Sebelumnya, Jaksa Agung Sanitiar Burhanuddin kembali menggaungkan wacana hukuman mati bagi terpidana korupsi. Pihaknya, akan membuka ruang diskursus dalam mengkaji secara ilmiah dan lebih dalam untuk dapat diterapkannya sanksi pidana terberat bagi para koruptor.

Dalam usaha pemberantasan tindak pidana korupsi, selain upaya preventif juga diperlukan upaya represif yang tegas sebagai efek jera. Kejaksaan Agung, katanya, telah melakukan berbagai macam upaya untuk menciptakan efek jera.

Upaya preventif yang dilakukan dalam penuntutan di antaranya, penjatuhan tuntutan yang berat sesuai dengan tingkat kejahatan, merubah pola pendekatan dari follow the suspect menjadi follow the money dan follow the asset.

Kemudian, pemiskinan koruptor dengan melakukan perampasan aset koruptor melalui asset tracing, sehingga penegakan hukum tidak sekedar pemidanaan badan tetapi juga bagaimana kerugian keuangan negara yang dapat dipulihkan secara maksimal.

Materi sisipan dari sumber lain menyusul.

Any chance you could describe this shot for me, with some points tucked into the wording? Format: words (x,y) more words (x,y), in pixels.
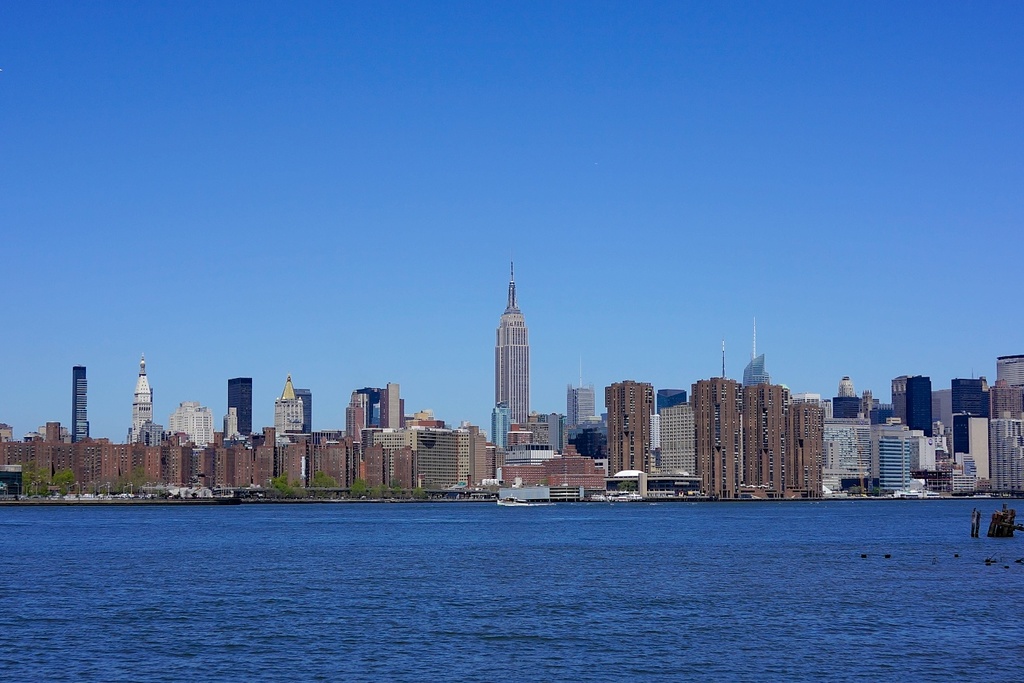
In this image, there are a few buildings (593,407), trees (399,489). We can also see some water (981,507) with objects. We can also see the sky (766,64).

Selanjutnya, penerapan pemberian justice collaborator yang dilakukan secara selektif guna menemukan pelaku yang lain, melakukan gugatan keperdataan terhadap pelaku yang telah meninggal dunia atau diputus bebas namun secara nyata telah ada kerugian keuangan negara.

Dirinya merasa upaya-upaya tersebut belum cukup untuk mengurangi kuantitas kejahatan korupsi. Oleh karena itu, Kejaksaan merasa perlu untuk melakukan terobosan hukum dengan penerapan hukuman mati.

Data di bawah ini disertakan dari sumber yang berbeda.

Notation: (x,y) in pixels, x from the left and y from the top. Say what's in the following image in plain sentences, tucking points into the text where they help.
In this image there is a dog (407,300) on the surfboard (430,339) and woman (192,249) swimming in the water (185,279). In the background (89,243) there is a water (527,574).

“Kajian terhadap pelaksanaan hukuman pidana mati, khususnya terhadap para pelaku tindak pidana korupsi, perlu kita perdalam bersama. Hal ini mengingat belum ada satu putusan yang menerapkan pemidanaan ini sejak Undang-Undang Nomor 31 Tahun 1999 tentang Pemberantasan Tindak Pidana Korupsi sebagaimana telah diubah oleh Undang-Undang Nomor 20 Tahun 2001 tentang Perubahan Atas Undang-Undang Nomor 31 Tahun 1999 tentang Pemberantasan Tindak Pidana Korupsi (yang selanjutnya disebut Undang-Undang Pemberantasan Tindak Pidana Korupsi). Keberadaan sanksi pidana yang tegas dan keras memiliki peran yang sangat penting dalam proses pemberantasan korupsi guna menghadirkan efek jera,” pungkas Burhanuddin.